Die Lektüre verleitet zum Abgleich mit der eigenen Person: Bin ich ein Spießer? Wie viele der hundert Punkte treffen auf mich zu? Nebenbei lernt der Leser auch eine Menge: Etwa, dass die Idee des kollektiven Sparens vor mehr als 2000 Jahren in China entstanden ist und dass eine durchschnittliche Flasche Eierlikör elf Eidotter enthält. „Wenn mir etwas typisch Spießiges aufgefallen ist, habe ich es erstmal gegoogelt“, sagt der Autor zur Recherchetechnik. Nach dem Schneeballsystem habe eine Information zur nächsten und die zu vielen weiteren geführt.
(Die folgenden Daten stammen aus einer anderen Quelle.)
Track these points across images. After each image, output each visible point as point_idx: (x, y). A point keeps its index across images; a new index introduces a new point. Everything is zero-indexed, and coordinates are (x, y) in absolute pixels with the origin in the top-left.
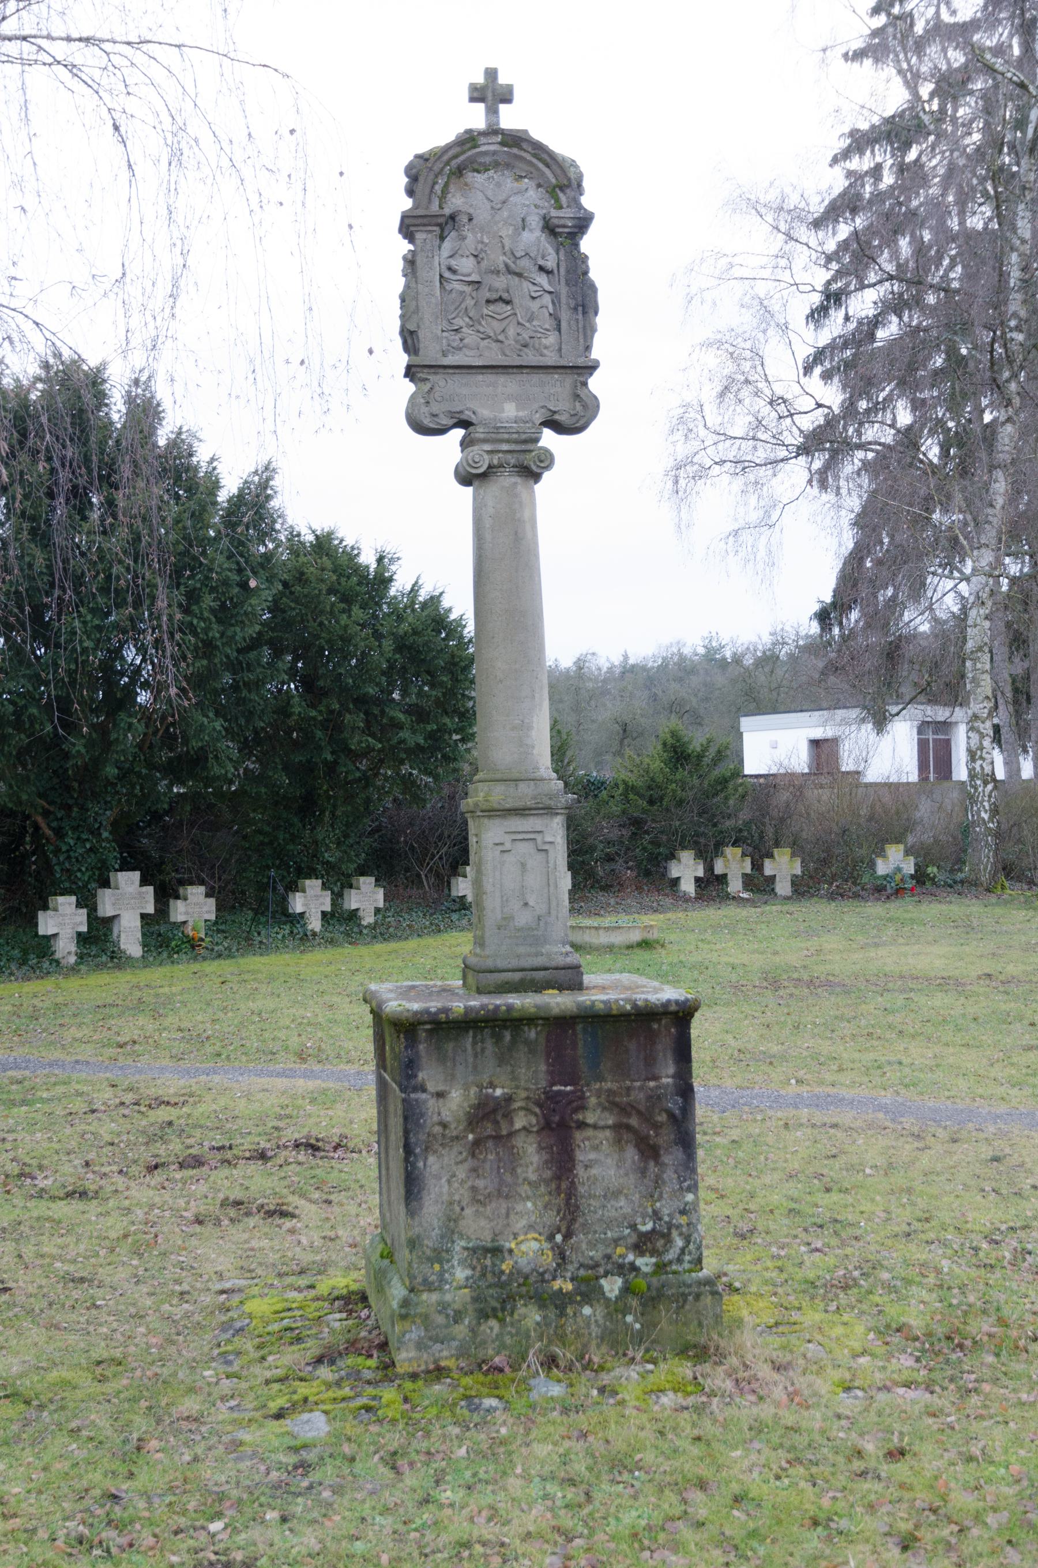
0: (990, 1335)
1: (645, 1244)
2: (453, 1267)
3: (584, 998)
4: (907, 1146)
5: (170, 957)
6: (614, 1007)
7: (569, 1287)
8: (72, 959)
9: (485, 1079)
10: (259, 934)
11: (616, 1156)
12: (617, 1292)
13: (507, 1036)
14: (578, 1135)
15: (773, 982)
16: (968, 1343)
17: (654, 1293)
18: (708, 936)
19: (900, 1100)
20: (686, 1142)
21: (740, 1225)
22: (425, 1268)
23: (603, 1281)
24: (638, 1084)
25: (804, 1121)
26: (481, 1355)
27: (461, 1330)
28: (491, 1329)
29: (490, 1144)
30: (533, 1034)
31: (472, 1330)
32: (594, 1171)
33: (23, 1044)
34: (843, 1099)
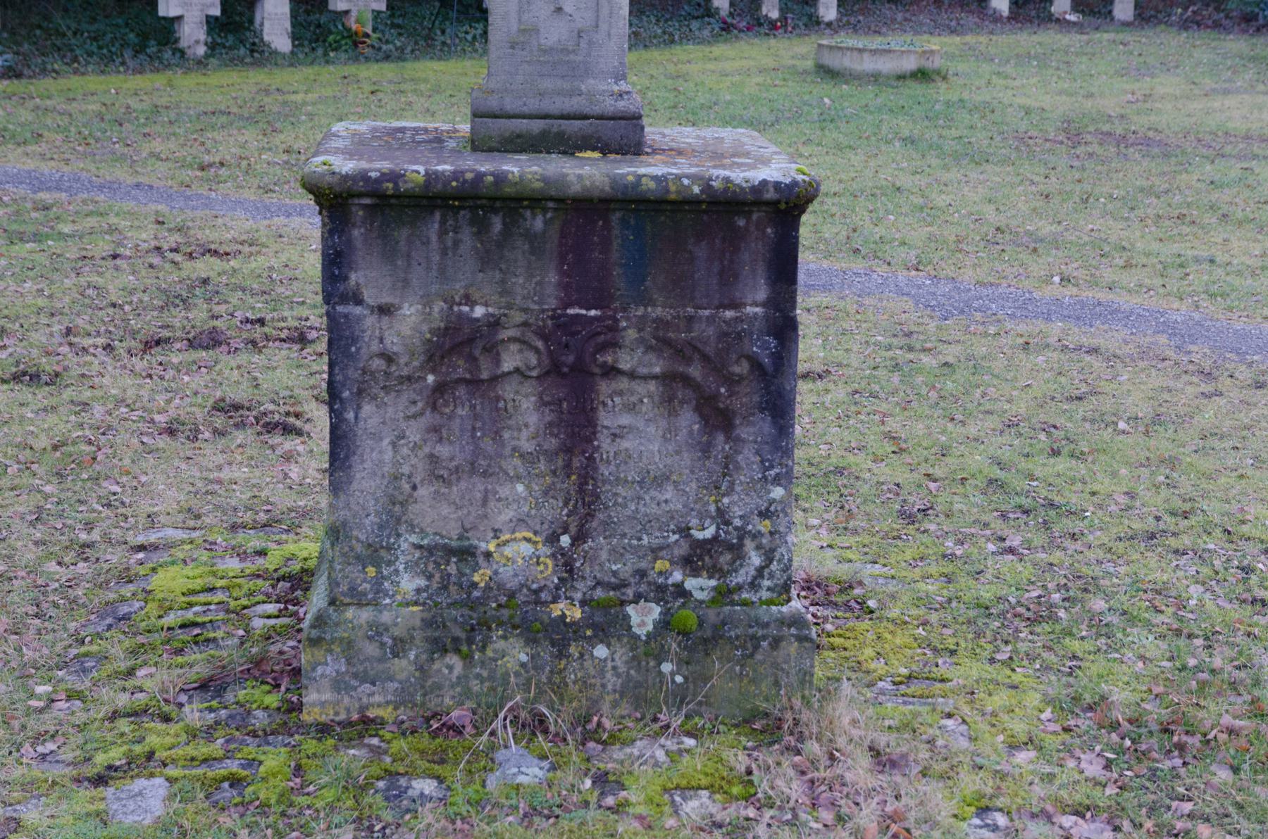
0: (1231, 731)
1: (701, 558)
2: (397, 571)
3: (647, 171)
4: (1190, 390)
5: (326, 54)
6: (673, 188)
7: (577, 613)
8: (201, 50)
9: (458, 288)
10: (443, 32)
11: (663, 423)
12: (650, 628)
13: (497, 224)
14: (604, 387)
15: (1073, 134)
16: (1194, 741)
17: (709, 633)
18: (1009, 69)
19: (1197, 316)
20: (779, 408)
21: (911, 499)
22: (354, 572)
23: (630, 610)
24: (707, 312)
25: (1052, 341)
26: (433, 703)
27: (403, 667)
28: (450, 668)
29: (461, 391)
30: (539, 224)
31: (421, 669)
32: (625, 444)
33: (84, 155)
34: (1117, 311)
Ein halbes Jahr lang nahm der Spießer-Schatz auf weißen Seiten zu, bis das Buch fertig war.

Luck war immer schon Schreiber. Sieben Kriminalromane, die meist in der alten Münchner Heimat spielten, hat er veröffentlicht. Nebenbei wohlgemerkt, denn hauptberuflich war Luck Journalist bei Zeitungen, im Hörfunk, bei Nachrichtenagenturen, FOCUS Online und ist aktuell Leiter der Pressestelle des Bamberger Erzbistums. Bücherschreiben ist für ihn ein Hobby, „bei dem ich die strengen Vorgaben, die der Journalismus mit sich bringt, einfach mal ablegen kann“.

In seinem Schaffen als Buchautor beweist Luck zwar das Sprachgefühl und die genauen Beobachtungen eines guten Journalisten, aber er erlaubt sich, auszuschmücken: „Ich habe gar keinen Laubbläser, obwohl ich den im neuen Buch beschreibe. Der passte einfach gut.“ Vom Spießertum lenkt das Gespräch zur Midlife-Crisis. Als 41-Jähriger habe er die auch, räumt der Autor ein. Aber nicht im negativen Sinne. Krise, das kommt vom griechischen Wort für Entscheidung. Luck hat sich entschieden zwischen München und Bamberg und zwischen Karrieredruck im minuten-getakteten Internet-Journalismus und einem erfüllenden Beruf in der Pressestelle des Erzbistums. Nicht entschieden hat er sich für ein Genre, dem er sich als Autor widmet. Das nächste Buch wird nämlich weder reinrassiger Kriminalroman noch humoriges Sachbuch, sondern ein Thriller ohne Leiche. Fast sicher ist aber, dass er beim Schreiben das ein oder andere Kurzarmhemd tragen und sich freuen wird, wenn sein Kaffee auf dem Weg vom Regal in die Tasse einen Filter passiert hat.

Info: Die erste Lesung aus „Wie spießig ist das denn?“ ist am 21. September um 20 Uhr im Münchner Schlachthof – Ox.